Our question is; what is the most efficient way to a) determine whether the electrical is up to required code (private, city inspectors?), b) what upgrades may be necessary (the house was built in the late 50s/early 60s) and c) how to find a good contractor to do the necessary rewiring.
Hope this is clear and thanks for your help.
ANSWER: I would be remiss if I didn't mention that this is one of many reasons to consider professional property management. Navigating through issues like this (and many others) is a compelling reason to consider hiring professionals.
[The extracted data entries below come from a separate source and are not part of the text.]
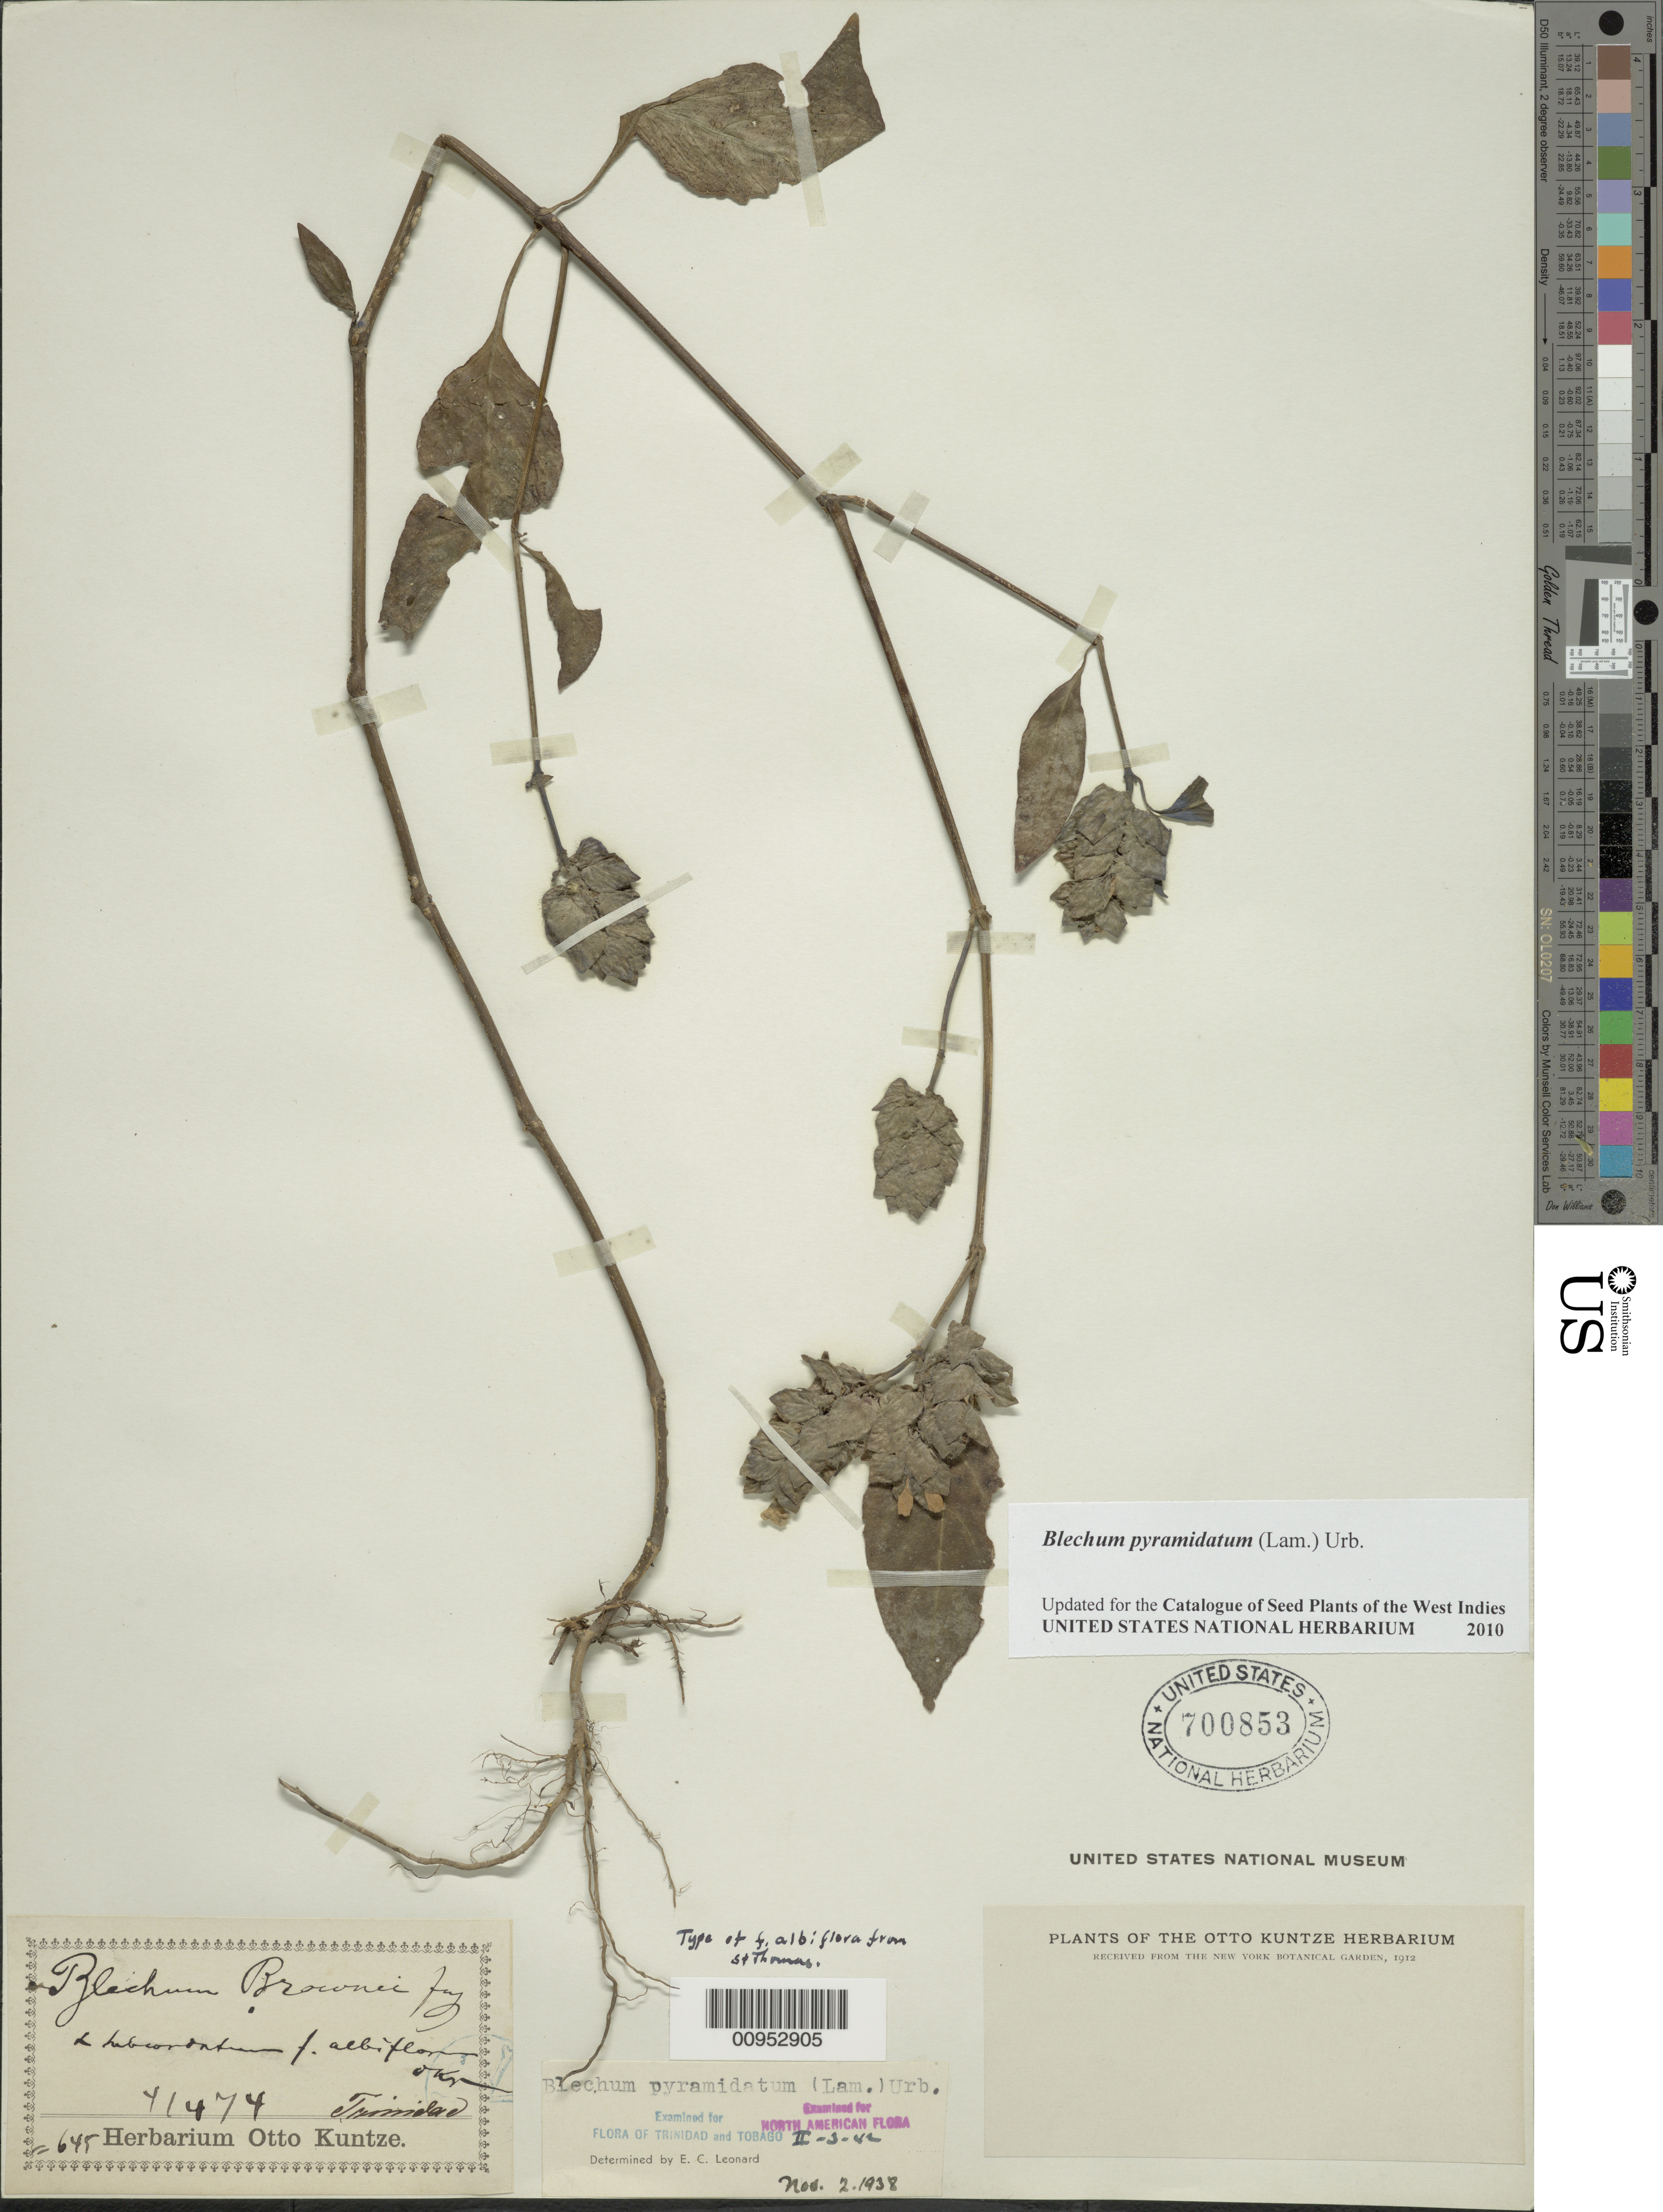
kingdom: Plantae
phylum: Tracheophyta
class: Magnoliopsida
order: Lamiales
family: Acanthaceae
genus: Blechum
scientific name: Blechum pyramidatum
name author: (Lam.) Urb.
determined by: Leonard, Emery C., (US)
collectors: C.E.O. Kuntze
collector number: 645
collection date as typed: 04 Apr 1874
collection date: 1874-04-04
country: Trinidad and Tobago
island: Trinidad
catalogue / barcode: US 700853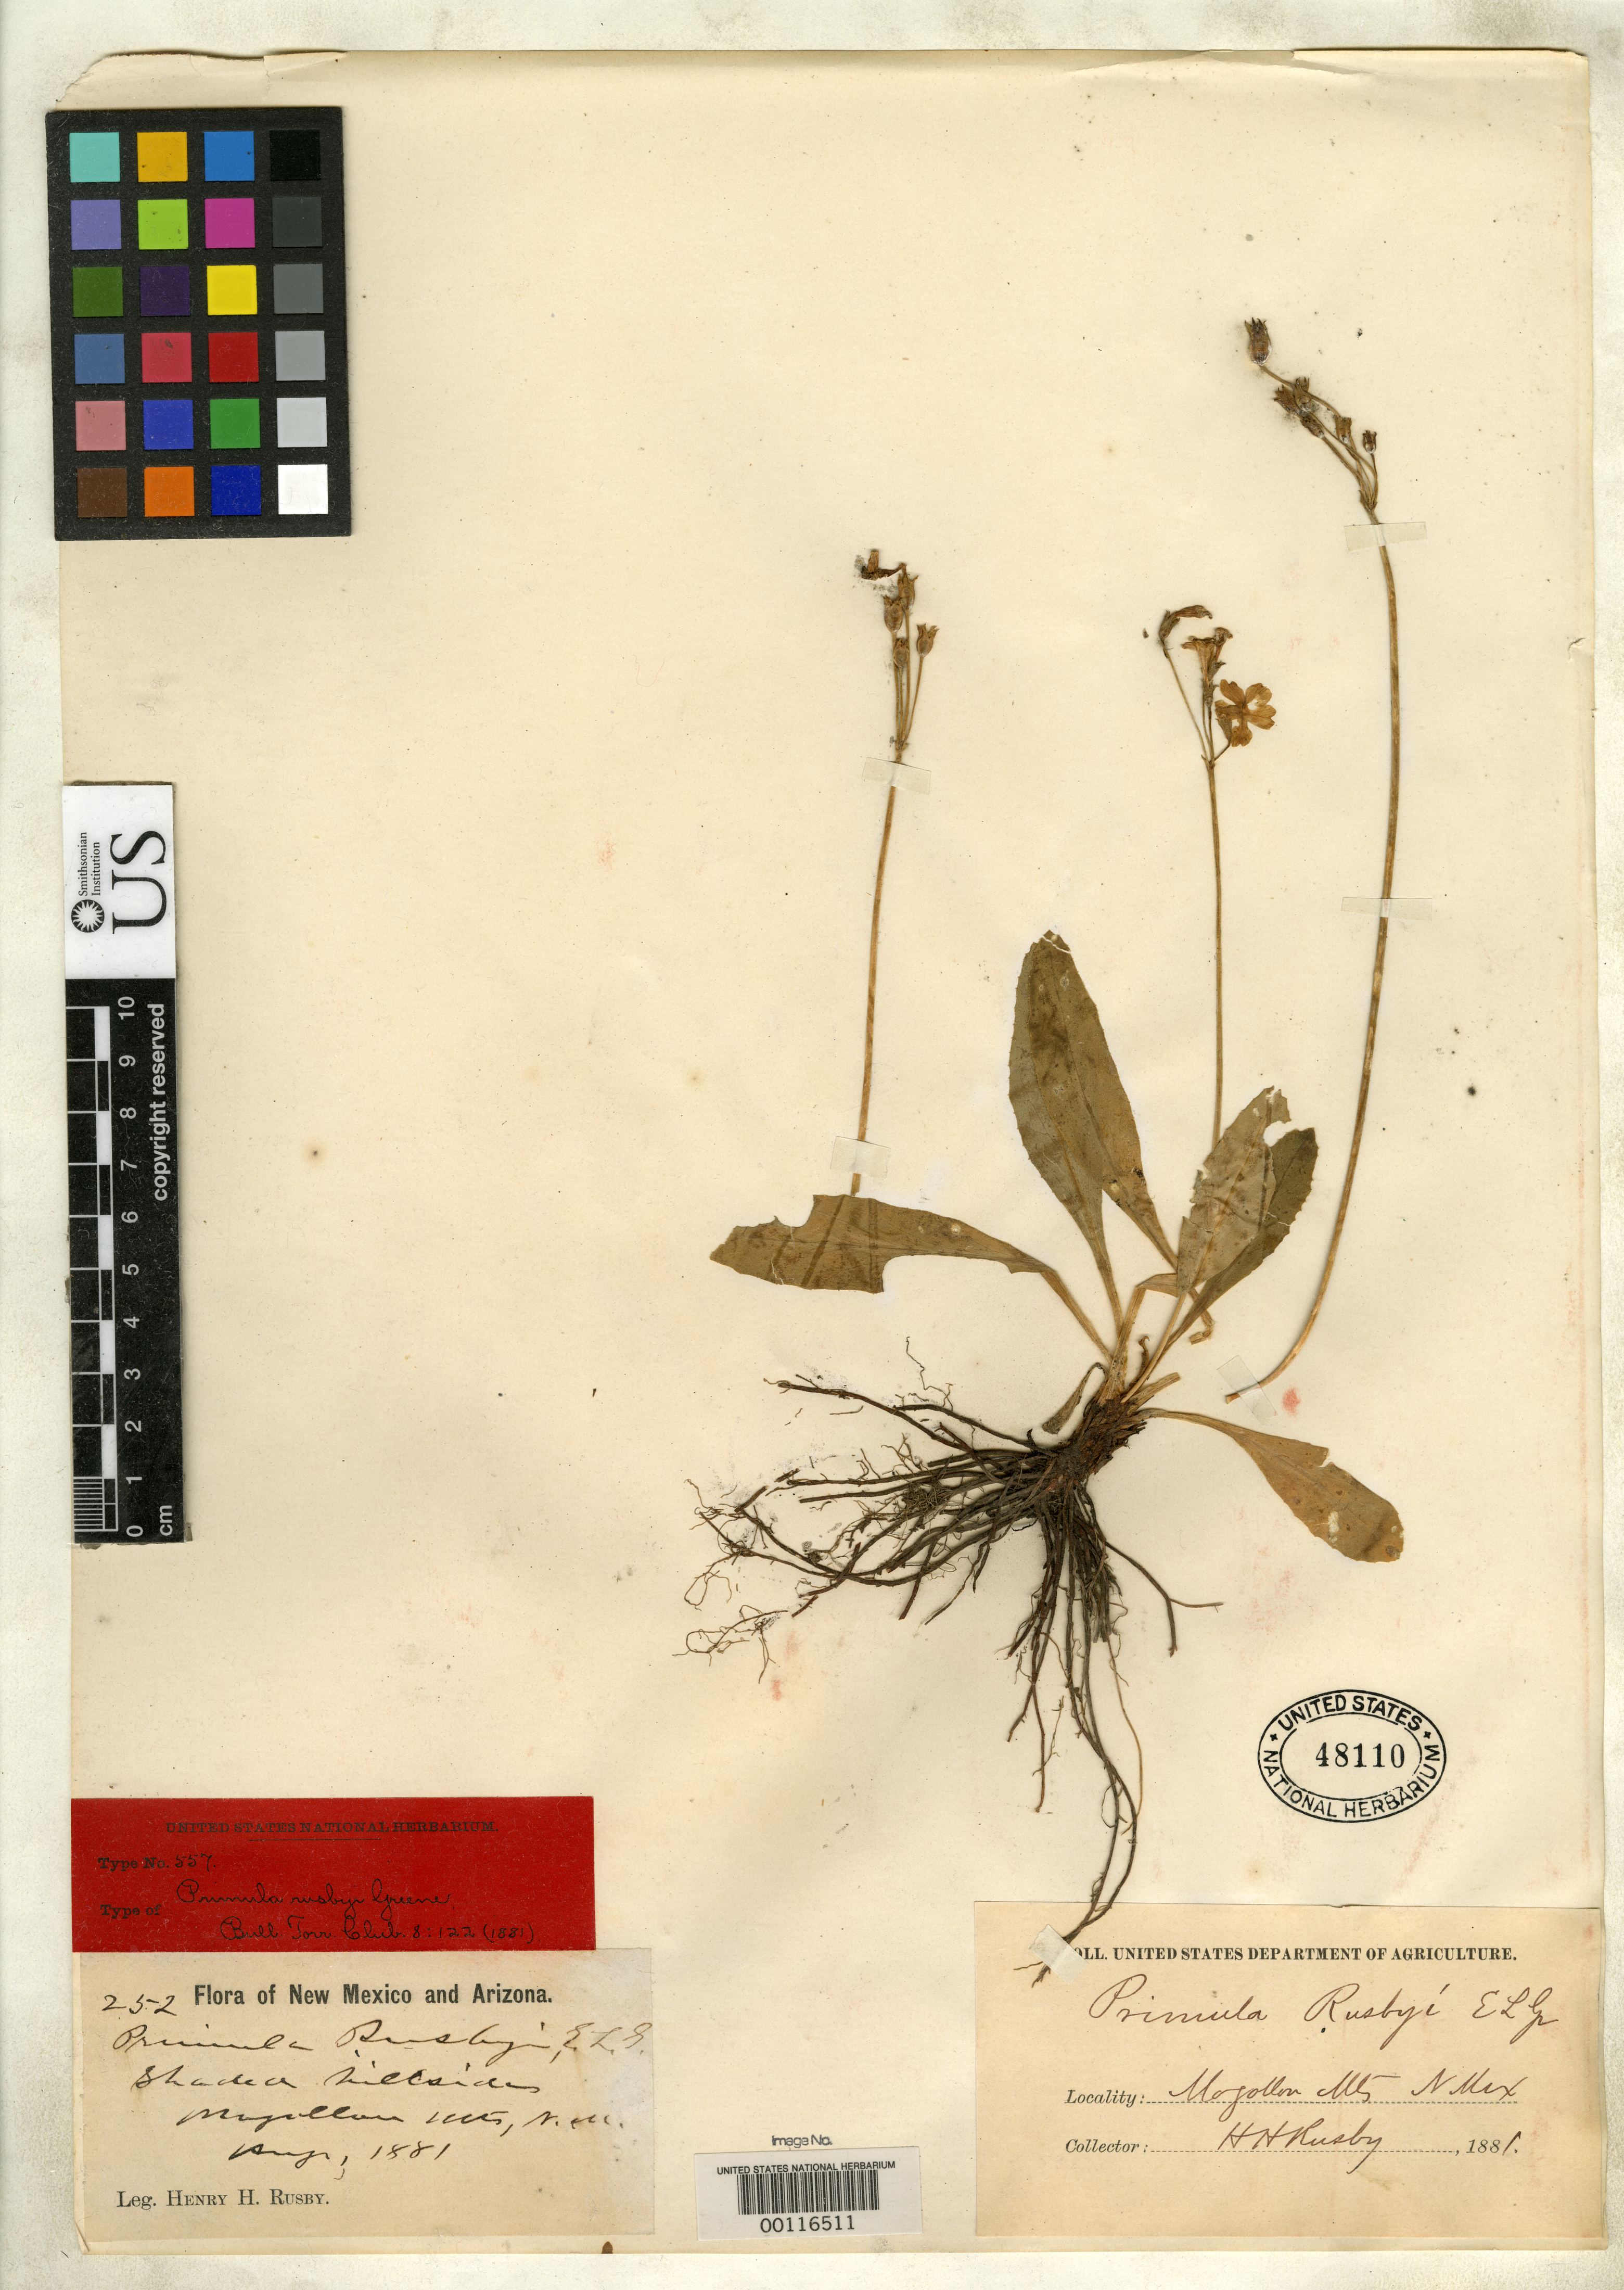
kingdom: Plantae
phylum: Tracheophyta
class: Magnoliopsida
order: Ericales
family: Primulaceae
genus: Primula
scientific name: Primula rusbyi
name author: Greene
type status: Type Collection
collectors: H. H. Rusby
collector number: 252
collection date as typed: Aug 1881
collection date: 1881-08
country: United States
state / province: New Mexico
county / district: Catron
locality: Mogollon Mts.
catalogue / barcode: US 48110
That being said, is there a reason why the electrical system is suspect? Older houses rarely meet current codes (not only in electrical, but other systems as well). That isn't usually an issue, unless there are safety concerns. For instance, there was a period of time where aluminum wiring was used, which is now considered to be unsafe. Other than safety concerns, you might encounter situations where there are not enough outlets; the system is too small to handle today's electrical demands (remember there were a lot less electrical devices used back in the 50's/60's); and lighting fixtures won't be energy efficient.
You can hire a private inspector to identify deficiencies, but in a house of that age, I would instruct them to only focus on safety issues. Or, simply have the electrician or general contractor that will be doing the remodeling to provide their analysis. If you choose to hire an electrician, simply make sure they are competent (you can check references and the BBB), insured, and licensed (you can also check the status on their license and whether there's been any disciplinary actions against them).
---------- FOLLOW-UP ----------
QUESTION: Thanks for the response. As landlords, are we responsible for providing increased capacity (more, larger circuits) as a safety issue? If the existing electrical system meets safety requirements, then I assume that if the tenants plug in too many appliances then it will trip the circuit breakers but not be a safety hazard. This situation would be annoying, of course, but, is it our responsibiltiy to upgrade? We would be willing to let them pay for an upgrade (meeting code, of course).
Your help on this is much appreciated.
Depending on the terms of your lease, it probably is not your responsibility to upgrade the system (unless you embark on a substantial remodel, which will probably trigger the city to require it). However, if there are safety issues/hazards, then you would be required to deal with those. And from a risk management standpoint (not to mention moral considerations), you should address that anyway. Capacity of the system isn't necessarily a safety hazard, so long as the existing system is functioning properly.
Having your tenants do the work is fine, but of course they should be required to use licensed and insured contractors and obtain city approvals/permits.